Overall, this research contributed to the enhancement of scheduling and operational planning for policymakers and the regional rail services they represent by identifying strengths and limitations in existing models and the potential for necessary refinements. This study serves as a foundational study for regional railways to inform future research into dwell time modelling (particularly for regional railways). The findings of this study reinforce the importance of context-aware modelling for sustainable railway planning. By revealing the limitations of urban-derived dwell time models and identifying region-specific operational influences, the research underscores the need for adaptive, data-informed approaches that enhance service reliability and energy efficiency. Extending such modelling efforts across broader regional networks can support more sustainable mobility outcomes by reducing delays, optimising resource use, and improving passenger experience, aligning with the global agenda for low-carbon and equitable transport systems. Future work should focus on integrating the variability of operational factors and passenger behaviours into dwell-time models to improve their predictive accuracy, particularly for use on a regional railway. Specifically, future research should aim to extend and refine this work through several specific directions:
Develop correction factors or sub-models, including multi-level or random-effects formulations that explicitly account for operational delay components, infrastructure or regulatory factors, particularly C4 time (conductor procedures), tailored to regional railway conditions.

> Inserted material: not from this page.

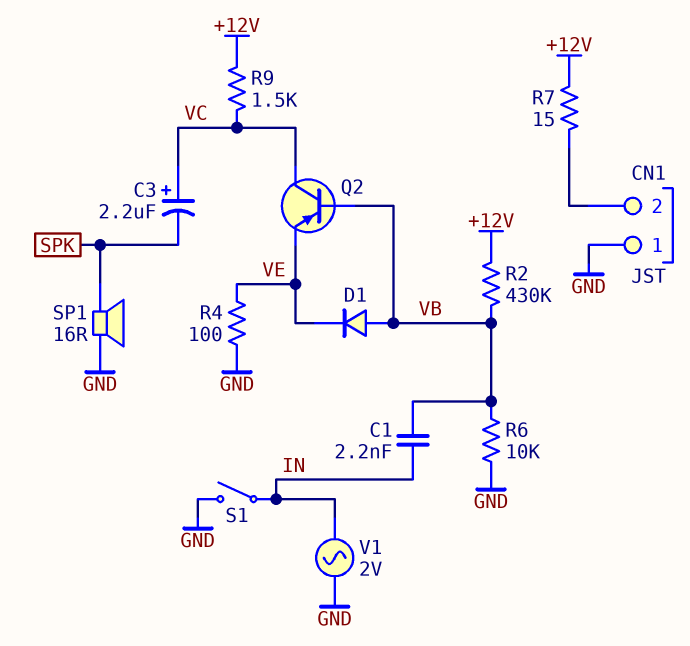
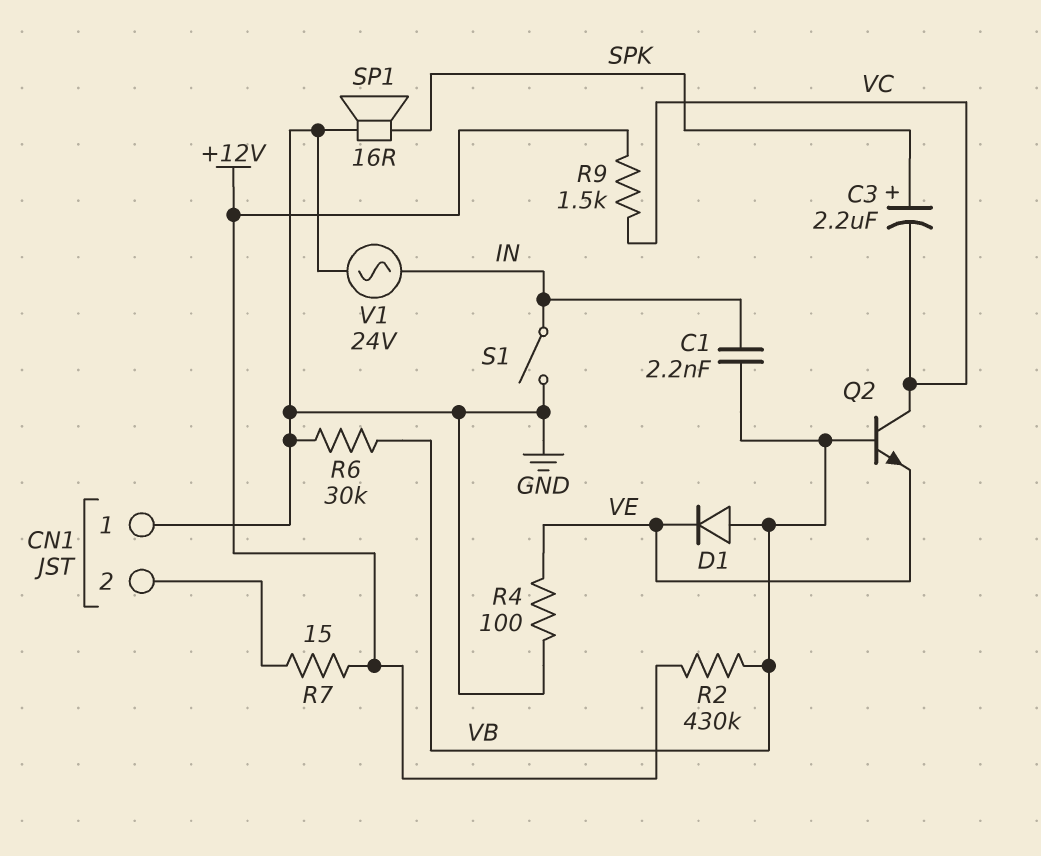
C3: 2.2uF (plus VC, minus SPK) -> 2.2uF (plus SPK, minus VC)
Q2: PNP (B VB, C VC, E VE) -> NPN (B VB, C VC, E VE)
R6: 10k (GND, VB) -> 30k (GND, VB)
V1: AC 2V (GND, IN) -> AC 24V (GND, IN)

Expand data collection to include a broader range of stations with diverse infrastructure, service frequency, and operational constraints, enabling broader model validation and generalisation.
Investigate hybrid modelling approaches that combine a statistical core (for passenger flow prediction) with rule-based or stochastic elements to better capture the operational variability inherent in regional railways.
These targeted extensions will help improve dwell time modelling accuracy, enhance operational planning, and support the development of more resilient and efficient regional rail systems.